Mr. Barry Devolin, Member of Parliament for Haliburton–Kawartha Lakes–Brock, congratulated the Society on its project today at an event held by the project sponsors. Mr. Devolin was representing the Honourable Diane Finley, Minister of Human Resources and Skills Development, and the Honourable Diane Ablonczy, Minister of State (Seniors).
“Our government takes elder abuse very seriously, and we will combat it in all its forms, from physical to financial and emotional,” said Mr. Devolin. “Awareness is key to eliminating elder abuse. That is why the Government of Canada supports projects like this one, so that the community has the information it needs to recognize this abuse and to let seniors know that help is available.”
The Korean Senior Citizens Society of Toronto will receive $101,492 for its project called Elder Abuse Education for Korean Seniors and the Korean Community. Through educational outreach, the Society will raise awareness of elder abuse within the Korean community of Toronto, and reach out to seniors to inform them where to seek help.
Today’s celebration follows an announcement on February 11, 2010, of an investment of more than $1.5 million in 16 projects across Canada that will help reduce the incidence of abuse against older adults throughout the country.
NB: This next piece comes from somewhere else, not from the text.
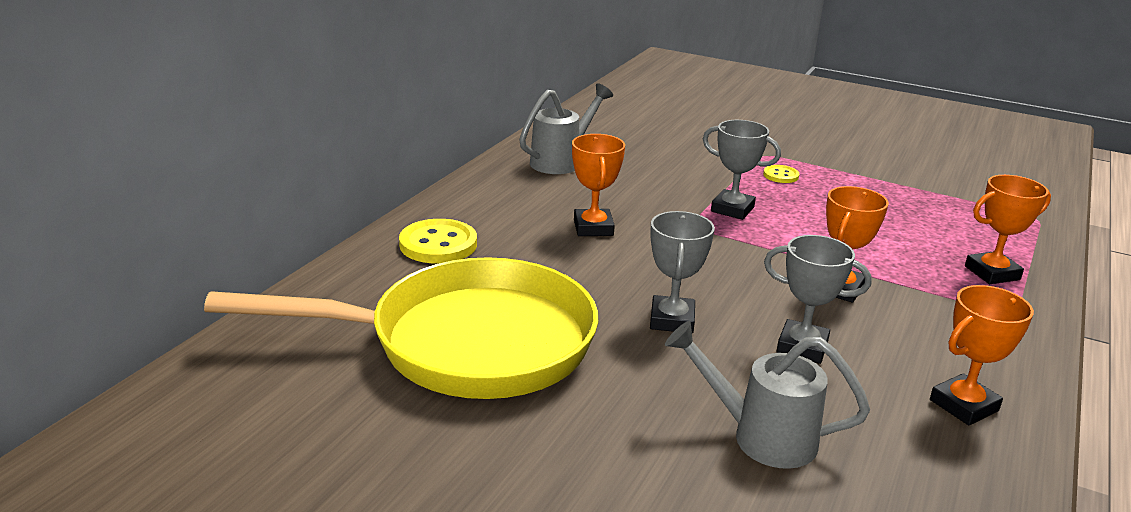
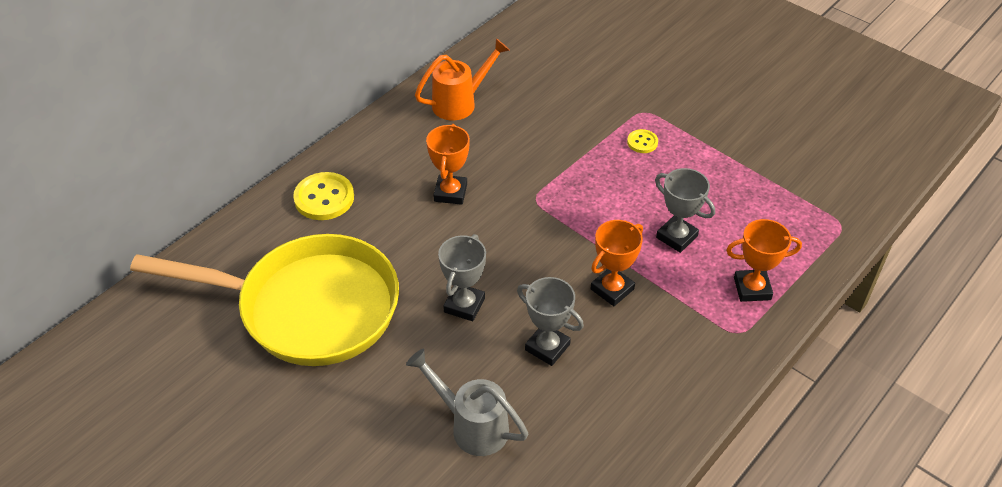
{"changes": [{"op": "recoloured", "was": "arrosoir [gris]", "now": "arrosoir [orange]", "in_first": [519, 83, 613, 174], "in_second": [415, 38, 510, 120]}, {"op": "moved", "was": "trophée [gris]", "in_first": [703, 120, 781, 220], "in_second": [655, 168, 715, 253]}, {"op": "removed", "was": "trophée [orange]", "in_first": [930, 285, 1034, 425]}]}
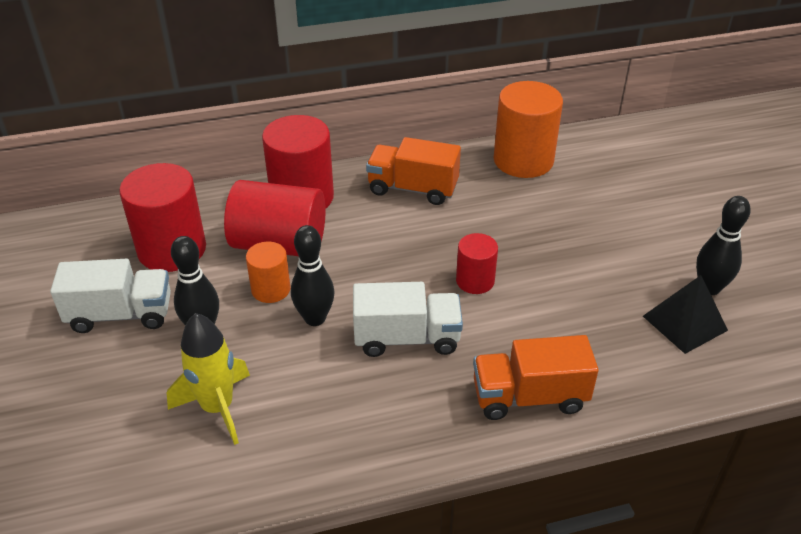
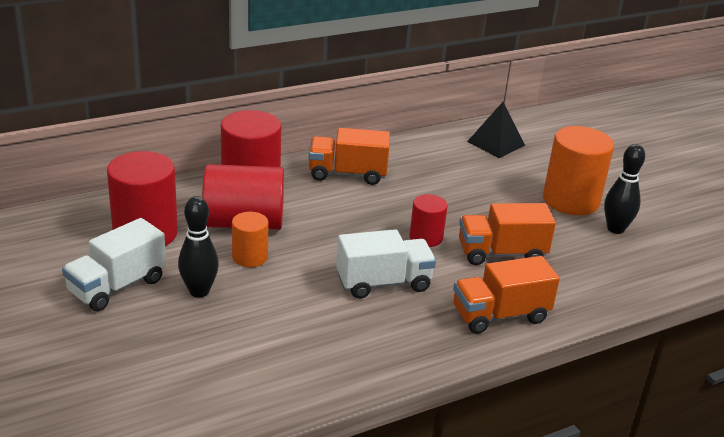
{"changes": [{"op": "turned", "was": "camion [blanc]", "in_first": [50, 259, 171, 333], "in_second": [62, 218, 166, 311], "clockwise": 150}, {"op": "removed", "was": "fusée [jaune]", "in_first": [167, 313, 250, 445]}, {"op": "removed", "was": "quille [noir]", "in_first": [291, 225, 334, 326]}, {"op": "moved", "was": "cylindre [orange]", "in_first": [494, 81, 563, 178], "in_second": [543, 126, 614, 215]}, {"op": "moved", "was": "pyramide [noir]", "in_first": [643, 275, 728, 354], "in_second": [467, 102, 525, 158]}, {"op": "added", "now": "camion [orange]", "in_second": [459, 203, 556, 265]}]}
The project highlighted today falls under the Elder Abuse Awareness component of the New Horizons for Seniors Program, which supports national and regional projects.
The New Horizons for Seniors Program helps to ensure that seniors are able to benefit from and contribute to the quality of life in their communities through their social participation and active living. Since its beginning, the Program has funded over 6,000 projects in hundreds of communities across Canada. Last year alone, more than 100,000 seniors in over 500 communities throughout the country were involved in projects funded by the Program.
The recent Jobs and Growth Budget committed $5 million per year to increase funding for the New Horizons for Seniors Program. This will be in addition to the $35 million provided every year to support projects for seniors in communities across Canada.